Un climat glacial peu propice à la baignade, hormis quinze jours dans l'année, les paysages gris bleus d’une côte d'Opale américaine, la description d’habitants policés, cultivés, raffinés, tout doit logiquement nous attirer dans le Maine en espérant qu'un jour, de la haute mer, surgira le bateau blanc de Mr Arbuthnot (pour se procurer cette dernière vision, lire avec la même urgence L’Hôtel New-Hampshire, du même auteur).

Les limericks

On trouve dans ce roman des limericks, que nous définirons d'après les notes fournies par l'auteur, comme «(des poèmes) en cinq vers, toujours comique(s) et absurde(s), aux rimes aabba, dont l'origine se rattache vaguement à la ville de Limerick en Irlande». Wikipédia nous apprend que certains sont grivois, irrévérencieux ou irréligieux.

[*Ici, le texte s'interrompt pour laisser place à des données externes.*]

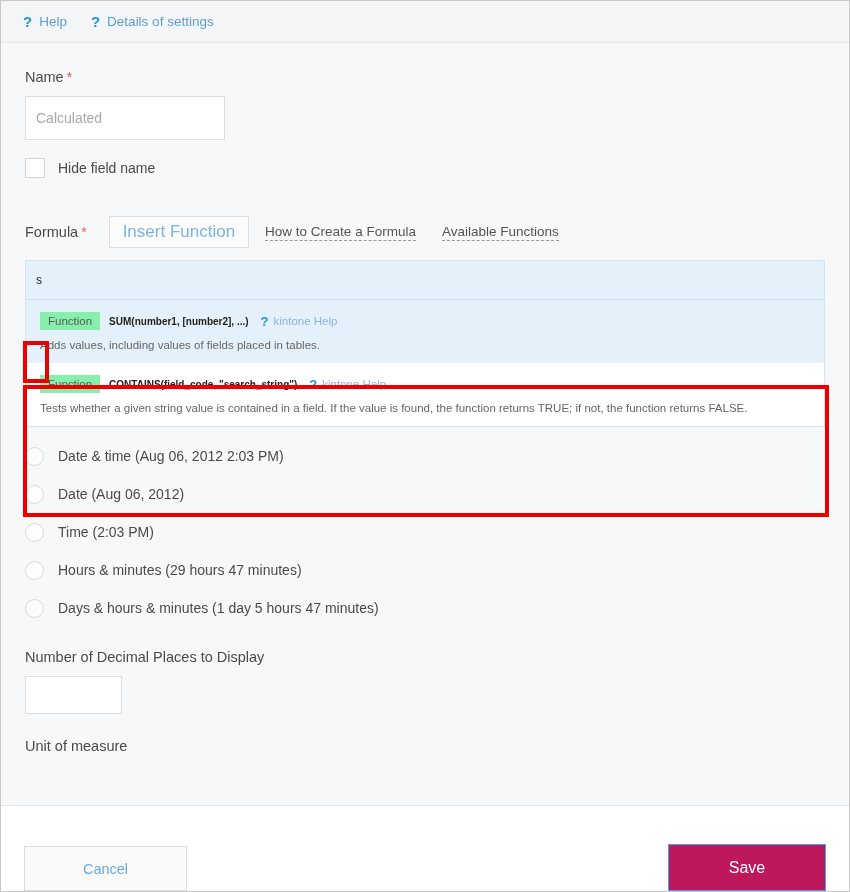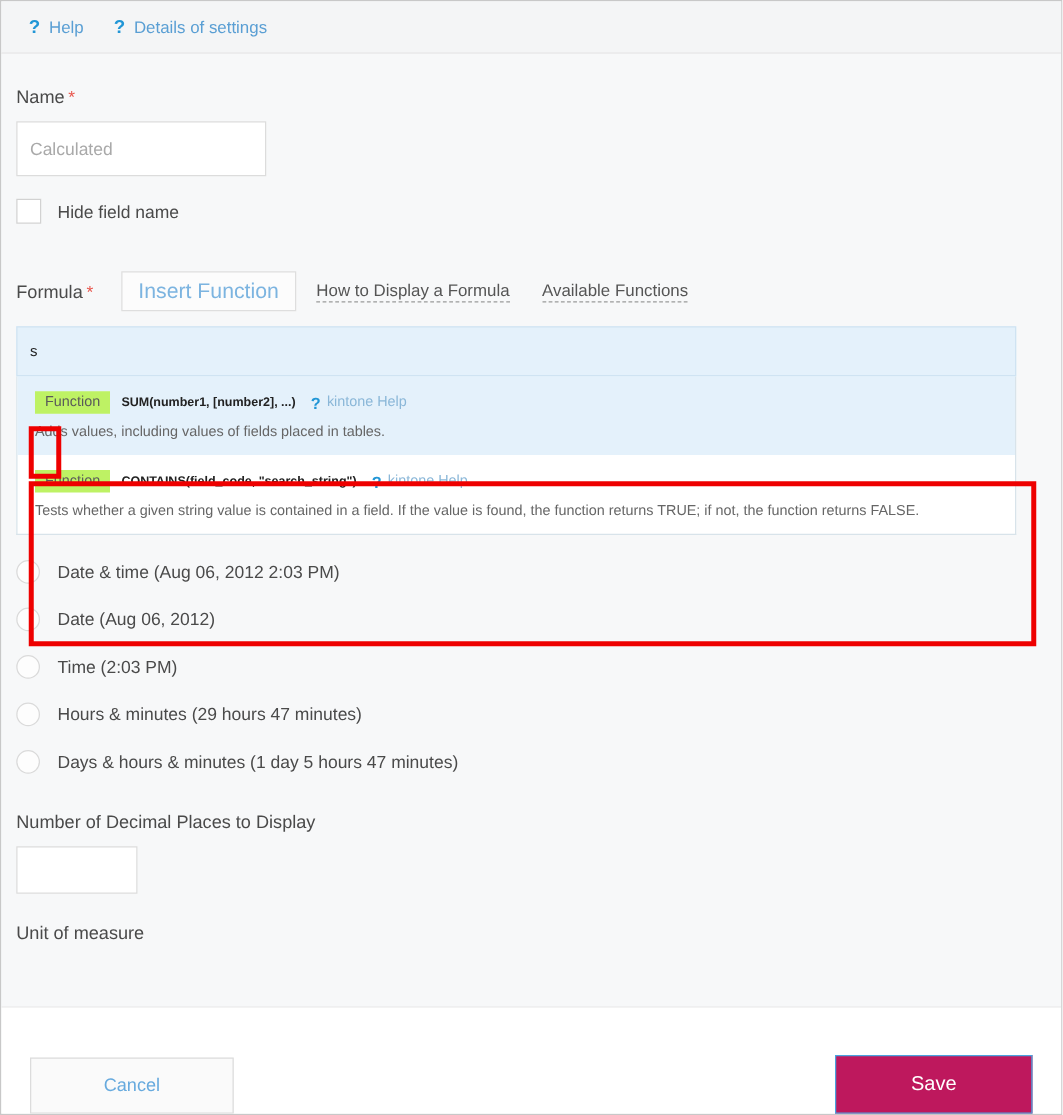--- a/index.html
+++ b/index.html
@@ -93,7 +93,7 @@
     flex: 1 1 auto;
     background: #f7f8f9;
     overflow: hidden;
-    padding: 0 12px;
+    padding: 0 24px;
   }
 
   .field-label {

On peut établir un cousinage inter-générationnel entre cette forme poétique et les lais du Moyen-Age, dont certains, aux histoires scabreuses, peuvent apparaître comme les plagiats par anticipation (selon François Le Lionnais, "Frésident-Pondateur" de l'OuLiPo) des limericks grivois. Ainsi du Lai de la femme maigre qui décrit l'intérieur d'une femme si frêle que la lumière de la bougie, posée près du lit, passe à travers sa peau diaphane et transforme la promenade d'un vit (sans doute pourvu d’un œil) dans son sexe éclairé de rose, en visite d’une cathédrale gothique aux vitraux célestes. Un «pendant» de cette vision se trouve dans le limerick de la femme au vagin tellement vaste qu'il bénéficie d'une acoustique exceptionnelle, au point que l'homme s'y entend éjaculer.

Ne résistons donc pas au plaisir de citer, parmi ceux commentés par Irving, celui-ci :

There was a young man of Bombay
Who fashioned a cunt out of clay
But the heat of his prick
Turned it into a brick
And chaled all his foreskin away

Il était un gars de Bombay
D'argile il fit un con parfait
Mais à la chaleur de sa trique
Le bel objet cuisit en brique
Et son prépuce en fut râpé !

Voilà une belle histoire d’amour à méditer.